On Wed, Jan 04, 2023 at 12:20:15AM +0900, Hector Martin wrote:
> On 03/01/2023 23.42, Russell King (Oracle) wrote:
> > The i.MX6 CPU frequency driver sometimes fails to register at boot time
> > due to nvmem_cell_read_u32() sporadically returning -ENOENT.
> >
> > This happens because there is a window where __nvmem_device_get() in
> > of_nvmem_cell_get() is able to return the nvmem device, but as cells
> > have been setup, nvmem_find_cell_entry_by_node() returns NULL.
> >
> > The occurs because the nvmem core registration code violates one of the
> > fundamental principles of kernel programming: do not publish data
> > structures before their setup is complete.
> >
> > Fix this by making nvmem core code conform with this principle.
> >
> > Fixes: eace75cfdcf7 ("nvmem: Add a simple NVMEM framework for nvmem providers")

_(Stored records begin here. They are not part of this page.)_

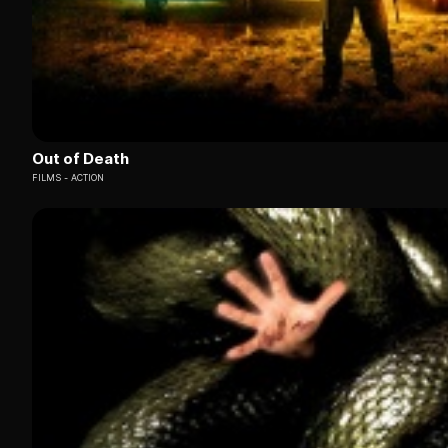
Out of Death
FILMS
ACTION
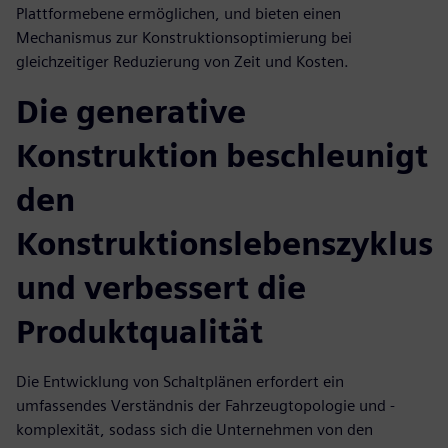
Plattformebene ermöglichen, und bieten einen
Mechanismus zur Konstruktionsoptimierung bei
gleichzeitiger Reduzierung von Zeit und Kosten.
Die generative
Konstruktion beschleunigt
den
Konstruktionslebenszyklus
und verbessert die
Produktqualität
Die Entwicklung von Schaltplänen erfordert ein
umfassendes Verständnis der Fahrzeugtopologie und -
komplexität, sodass sich die Unternehmen von den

> > Signed-off-by: Russell King (Oracle) <[email protected]>
> > ---
> > v2: add fixes tag
> >
> > drivers/nvmem/core.c | 18 ++++++++----------
> > 1 file changed, 8 insertions(+), 10 deletions(-)
> >
> > diff --git a/drivers/nvmem/core.c b/drivers/nvmem/core.c
> > index 321d7d63e068..6b89fb6fa582 100644
> > --- a/drivers/nvmem/core.c
> > +++ b/drivers/nvmem/core.c
> > @@ -835,22 +835,16 @@ struct nvmem_device *nvmem_register(const struct nvmem_config *config)

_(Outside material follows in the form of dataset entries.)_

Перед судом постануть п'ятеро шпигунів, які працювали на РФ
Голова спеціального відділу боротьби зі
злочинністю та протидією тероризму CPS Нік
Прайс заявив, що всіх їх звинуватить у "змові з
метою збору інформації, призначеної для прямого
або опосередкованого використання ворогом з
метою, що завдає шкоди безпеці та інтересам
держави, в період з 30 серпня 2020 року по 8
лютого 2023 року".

> > nvmem->dev.groups = nvmem_dev_groups;
> > #endif
> >
> > - dev_dbg(&nvmem->dev, "Registering nvmem device %s\n", config->name);
> > -
> > - rval = device_register(&nvmem->dev);
> > - if (rval)
> > - goto err_put_device;
> > -
> > if (nvmem->nkeepout) {
> > rval = nvmem_validate_keepouts(nvmem);
> > if (rval)
> > - goto err_device_del;
> > + goto err_put_device;
>
> You can't call put_device() on a device that hasn't gone through
> device_initialize() yet.

Right, which is what I just realised while writing the previous reply.
We need to use device_initialize() and device_add(), so we can call
put_device() on it.

Error paths are difficult to properly test. :(

--
RMK's Patch system: https://www.armlinux.org.uk/developer/patches/
FTTP is here! 40Mbps down 10Mbps up. Decent connectivity at last!